Gracia terlihat senang bermain-main dengan air sungai ini. Dasar Gracia, terkadang ia menyibakkan air kearahku sehingga bajuku menjadi basah. Kubalas perlakuan dia.

"Ihhhh kak basah nih" gerutu Gracia setelah bajunya juga basah karena kusiram air.
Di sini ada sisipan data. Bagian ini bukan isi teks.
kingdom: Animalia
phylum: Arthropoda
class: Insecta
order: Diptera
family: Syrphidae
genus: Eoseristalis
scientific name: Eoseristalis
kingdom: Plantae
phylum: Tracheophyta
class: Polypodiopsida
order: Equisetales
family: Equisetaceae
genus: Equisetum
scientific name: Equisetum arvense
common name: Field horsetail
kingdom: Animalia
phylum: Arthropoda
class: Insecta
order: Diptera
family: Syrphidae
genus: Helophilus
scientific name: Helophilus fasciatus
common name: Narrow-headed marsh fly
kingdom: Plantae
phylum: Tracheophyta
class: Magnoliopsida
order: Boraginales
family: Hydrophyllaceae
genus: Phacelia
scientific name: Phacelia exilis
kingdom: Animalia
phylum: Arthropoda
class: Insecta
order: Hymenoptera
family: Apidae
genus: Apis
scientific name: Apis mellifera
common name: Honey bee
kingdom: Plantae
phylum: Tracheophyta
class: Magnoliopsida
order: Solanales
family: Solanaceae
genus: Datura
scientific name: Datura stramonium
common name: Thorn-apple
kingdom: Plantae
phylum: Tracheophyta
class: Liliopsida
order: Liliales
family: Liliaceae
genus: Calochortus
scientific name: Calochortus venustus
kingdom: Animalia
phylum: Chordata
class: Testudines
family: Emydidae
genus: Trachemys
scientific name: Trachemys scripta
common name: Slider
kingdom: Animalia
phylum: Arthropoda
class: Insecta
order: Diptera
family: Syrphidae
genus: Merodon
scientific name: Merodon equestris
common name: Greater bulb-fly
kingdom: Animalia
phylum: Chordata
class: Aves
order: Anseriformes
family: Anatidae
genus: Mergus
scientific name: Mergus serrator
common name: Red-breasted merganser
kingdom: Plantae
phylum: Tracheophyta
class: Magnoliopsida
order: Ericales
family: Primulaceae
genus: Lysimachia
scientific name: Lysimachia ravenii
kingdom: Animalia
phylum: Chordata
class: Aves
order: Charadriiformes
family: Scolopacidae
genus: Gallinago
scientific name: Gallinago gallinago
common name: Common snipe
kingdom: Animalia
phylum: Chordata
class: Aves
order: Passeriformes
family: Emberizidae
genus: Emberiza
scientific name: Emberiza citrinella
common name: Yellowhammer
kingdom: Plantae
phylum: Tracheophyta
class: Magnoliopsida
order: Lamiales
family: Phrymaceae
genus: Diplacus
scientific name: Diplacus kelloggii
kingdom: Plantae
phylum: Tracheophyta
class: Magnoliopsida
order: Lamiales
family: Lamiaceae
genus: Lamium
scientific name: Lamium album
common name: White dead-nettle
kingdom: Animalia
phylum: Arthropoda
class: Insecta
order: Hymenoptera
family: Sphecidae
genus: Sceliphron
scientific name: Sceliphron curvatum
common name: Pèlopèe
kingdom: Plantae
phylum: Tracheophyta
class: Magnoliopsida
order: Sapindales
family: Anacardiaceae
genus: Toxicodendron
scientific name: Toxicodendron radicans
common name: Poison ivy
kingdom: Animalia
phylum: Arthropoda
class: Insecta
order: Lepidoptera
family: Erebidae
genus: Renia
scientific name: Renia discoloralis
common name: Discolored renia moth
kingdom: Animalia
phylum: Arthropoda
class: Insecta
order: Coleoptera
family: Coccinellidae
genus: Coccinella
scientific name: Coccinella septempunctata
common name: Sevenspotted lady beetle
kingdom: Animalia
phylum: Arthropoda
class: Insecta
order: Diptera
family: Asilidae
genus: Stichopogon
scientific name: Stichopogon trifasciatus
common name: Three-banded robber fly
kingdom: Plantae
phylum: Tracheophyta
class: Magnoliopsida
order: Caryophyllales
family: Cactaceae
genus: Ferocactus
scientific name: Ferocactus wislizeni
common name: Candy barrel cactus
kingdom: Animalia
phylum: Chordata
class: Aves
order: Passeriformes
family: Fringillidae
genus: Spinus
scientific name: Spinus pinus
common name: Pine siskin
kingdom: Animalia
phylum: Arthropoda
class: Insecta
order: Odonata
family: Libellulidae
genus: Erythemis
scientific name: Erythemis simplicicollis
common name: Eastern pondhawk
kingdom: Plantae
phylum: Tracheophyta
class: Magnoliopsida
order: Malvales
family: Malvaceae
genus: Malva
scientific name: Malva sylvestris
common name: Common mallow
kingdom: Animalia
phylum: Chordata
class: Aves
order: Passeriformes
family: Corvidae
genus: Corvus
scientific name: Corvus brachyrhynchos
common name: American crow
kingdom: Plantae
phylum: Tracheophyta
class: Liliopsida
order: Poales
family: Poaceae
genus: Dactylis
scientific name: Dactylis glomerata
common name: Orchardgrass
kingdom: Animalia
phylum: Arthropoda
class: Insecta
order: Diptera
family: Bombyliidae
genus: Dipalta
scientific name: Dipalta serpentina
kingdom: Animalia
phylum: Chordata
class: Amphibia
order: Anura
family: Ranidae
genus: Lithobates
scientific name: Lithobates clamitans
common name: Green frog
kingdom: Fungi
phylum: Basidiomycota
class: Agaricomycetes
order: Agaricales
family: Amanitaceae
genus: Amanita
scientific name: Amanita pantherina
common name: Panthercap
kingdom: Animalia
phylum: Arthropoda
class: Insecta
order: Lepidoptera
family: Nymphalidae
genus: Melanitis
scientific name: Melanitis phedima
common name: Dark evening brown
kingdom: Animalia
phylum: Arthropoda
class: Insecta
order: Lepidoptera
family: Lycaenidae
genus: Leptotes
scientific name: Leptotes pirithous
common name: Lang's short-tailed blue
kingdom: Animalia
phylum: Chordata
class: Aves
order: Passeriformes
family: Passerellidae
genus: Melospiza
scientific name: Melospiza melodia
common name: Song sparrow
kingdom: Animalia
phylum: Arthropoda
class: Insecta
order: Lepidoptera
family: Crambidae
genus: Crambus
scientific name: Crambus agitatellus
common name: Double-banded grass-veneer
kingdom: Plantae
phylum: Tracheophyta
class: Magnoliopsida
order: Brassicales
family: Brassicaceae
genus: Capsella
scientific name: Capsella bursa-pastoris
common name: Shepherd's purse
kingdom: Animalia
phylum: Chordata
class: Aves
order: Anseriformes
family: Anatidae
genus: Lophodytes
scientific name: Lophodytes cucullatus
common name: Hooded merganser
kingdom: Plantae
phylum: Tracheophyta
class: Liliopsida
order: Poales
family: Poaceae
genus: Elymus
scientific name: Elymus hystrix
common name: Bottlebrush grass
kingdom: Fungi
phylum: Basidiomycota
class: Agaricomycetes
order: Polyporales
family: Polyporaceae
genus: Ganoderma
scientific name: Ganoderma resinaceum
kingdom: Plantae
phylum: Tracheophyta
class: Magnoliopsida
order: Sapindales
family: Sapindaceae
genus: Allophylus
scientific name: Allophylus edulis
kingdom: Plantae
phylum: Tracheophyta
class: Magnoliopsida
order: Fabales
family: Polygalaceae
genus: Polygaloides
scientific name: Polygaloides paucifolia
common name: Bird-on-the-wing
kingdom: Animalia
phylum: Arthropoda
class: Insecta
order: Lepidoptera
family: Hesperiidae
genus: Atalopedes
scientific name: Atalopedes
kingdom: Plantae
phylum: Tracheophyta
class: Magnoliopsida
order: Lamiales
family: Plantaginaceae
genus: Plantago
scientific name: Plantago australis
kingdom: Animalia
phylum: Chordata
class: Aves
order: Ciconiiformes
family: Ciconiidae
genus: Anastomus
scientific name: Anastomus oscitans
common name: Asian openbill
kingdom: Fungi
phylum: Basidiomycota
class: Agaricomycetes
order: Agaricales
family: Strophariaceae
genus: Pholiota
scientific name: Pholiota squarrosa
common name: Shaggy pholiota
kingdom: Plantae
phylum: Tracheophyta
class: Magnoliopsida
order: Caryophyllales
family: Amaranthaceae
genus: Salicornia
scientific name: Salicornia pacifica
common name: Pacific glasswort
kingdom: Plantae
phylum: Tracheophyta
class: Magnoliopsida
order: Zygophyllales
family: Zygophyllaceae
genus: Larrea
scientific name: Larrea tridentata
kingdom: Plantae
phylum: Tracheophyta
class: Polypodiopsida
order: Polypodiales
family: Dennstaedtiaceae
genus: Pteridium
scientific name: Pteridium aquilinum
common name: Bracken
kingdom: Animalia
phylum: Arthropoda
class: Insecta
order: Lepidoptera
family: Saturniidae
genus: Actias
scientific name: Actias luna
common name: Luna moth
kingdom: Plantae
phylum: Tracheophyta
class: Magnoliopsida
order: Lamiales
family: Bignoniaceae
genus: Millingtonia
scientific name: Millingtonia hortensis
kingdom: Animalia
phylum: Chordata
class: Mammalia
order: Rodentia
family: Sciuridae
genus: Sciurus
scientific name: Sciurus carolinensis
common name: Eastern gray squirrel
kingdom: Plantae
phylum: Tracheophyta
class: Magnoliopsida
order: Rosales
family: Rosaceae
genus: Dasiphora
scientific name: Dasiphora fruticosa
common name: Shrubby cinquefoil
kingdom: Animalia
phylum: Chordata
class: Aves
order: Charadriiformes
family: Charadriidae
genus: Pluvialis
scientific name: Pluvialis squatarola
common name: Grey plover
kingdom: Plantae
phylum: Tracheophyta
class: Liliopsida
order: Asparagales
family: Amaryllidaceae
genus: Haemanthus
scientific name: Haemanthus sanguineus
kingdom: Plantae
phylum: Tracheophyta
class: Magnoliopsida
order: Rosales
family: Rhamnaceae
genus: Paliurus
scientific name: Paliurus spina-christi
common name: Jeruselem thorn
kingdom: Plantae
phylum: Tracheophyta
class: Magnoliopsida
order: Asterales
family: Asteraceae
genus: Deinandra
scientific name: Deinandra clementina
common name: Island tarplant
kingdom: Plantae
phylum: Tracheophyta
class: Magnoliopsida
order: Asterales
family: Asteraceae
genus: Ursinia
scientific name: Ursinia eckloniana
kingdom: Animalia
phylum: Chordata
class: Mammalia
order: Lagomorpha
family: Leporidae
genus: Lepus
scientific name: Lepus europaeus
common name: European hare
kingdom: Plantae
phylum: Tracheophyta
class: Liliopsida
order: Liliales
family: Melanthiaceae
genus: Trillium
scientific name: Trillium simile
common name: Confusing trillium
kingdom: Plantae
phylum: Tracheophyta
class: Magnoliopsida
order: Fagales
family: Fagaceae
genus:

"Biar impas Gre, punyaku juga basah haha" kami tertawa bersama. Setelah puas bermain-main air kami melanjutkan perjalanan. Tak lupa aku menandai titik-titik yang bisa aku hafal menggunakan tali warna merah pemberian Sandi. Singkatnya kami telah sampai di sebuah tebing yang cukup tinggi, beruntung terdapat tangga bambu yang menempel di tebing.

"Gracia, kamu naik dulu ya" kataku.

"Kak, tapi aku takut"

"Takut ketinggian ya?" tanyaku.

"Sedikit sih kak, tapi tetap saja takut"

"Yaudah, pas kamu naik jangan lihat kebawah, lihat anak tangga saja. Kamu pasti bisa kok Gre" aku memegang pundaknya berusaha untuk meyakinkan dia. Gracia menggangguk.

"Oke hehe kamu naik dulu, nanti kalau sudah sampai atas, giliranku"

Gracia mulai menaiki tangga bambu itu, kulihat dia masih ragu, terkadang ia berhenti sejenak.

"Gracia, lanjut aja bentar lagi sampai" teriakku.

"Iya kak" jawabnya.

"Hati-hati, pelan pelan saja"

Akhirnya Gracia sampai diatas tebing, kunaiki tangga itu dengan perlahan karena tangga tersebut terbuat dari bambu, sebenarnya aku juga takut dengan ketinggian namun aku berusaha untuk tetap tenang dan tidak melihat kebawah.

"Hahhhhh sampai juga" akhirnya aku sampai juga di atas tebing.

"Gimana Gre?" tanyaku.

"Emmmm, aku gemeteran tadi" balasnya.

"Hehehe sama"

****



Akhirnya kami sampai di radio tower yang dimaksud Sandi. Radio tower itu berukuran cukup besar dan tampak terbengkalai, namun yang kulihat tower itu tampak baik-baik saja. Menara tower itu cukup tinggi dan terdapat beberapa parabola yang menempel di setiap bagian tower itu. Aku mengecek pintu yang terbuat dari besi itu. Terkunci.

"Gre, kamu awasi belakangku ya. Aku coba untuk jebolin pintu ini"

"Iya kak"

Dengan shotgun ini, kuarahkan moncong senapan itu kearah gembok pintu, kutekan pelatuknya pelan saja.

DOR

Gembok itu hancur seketika, lalu kubuka pintu itu sambil membawa shotgunku. Ruangan ini terlihat kecil, terdapat sebuah peralatan-peralatan elektronik yang sudah mati tanpa listrik. Kucek semua ruangan itu untuk memastikan tak ada mayat hidup disini.

"Aman, yuk Gre masuk"

Gracia masuk ke ruangan ini, dia tampak tercengang melihat isi dari ruangan radio tower ini. Mulutnya seperti bengong dan aghh! lucu banget sih ini cewek.

"Kenapa Gre?" tanyaku heran.

"Emmm tempat apaan nih kak? banyak banget peralatan disini" kata Gracia.

"Namanya aja radio tower Gre, isinya peralatan elektronik semua hehe"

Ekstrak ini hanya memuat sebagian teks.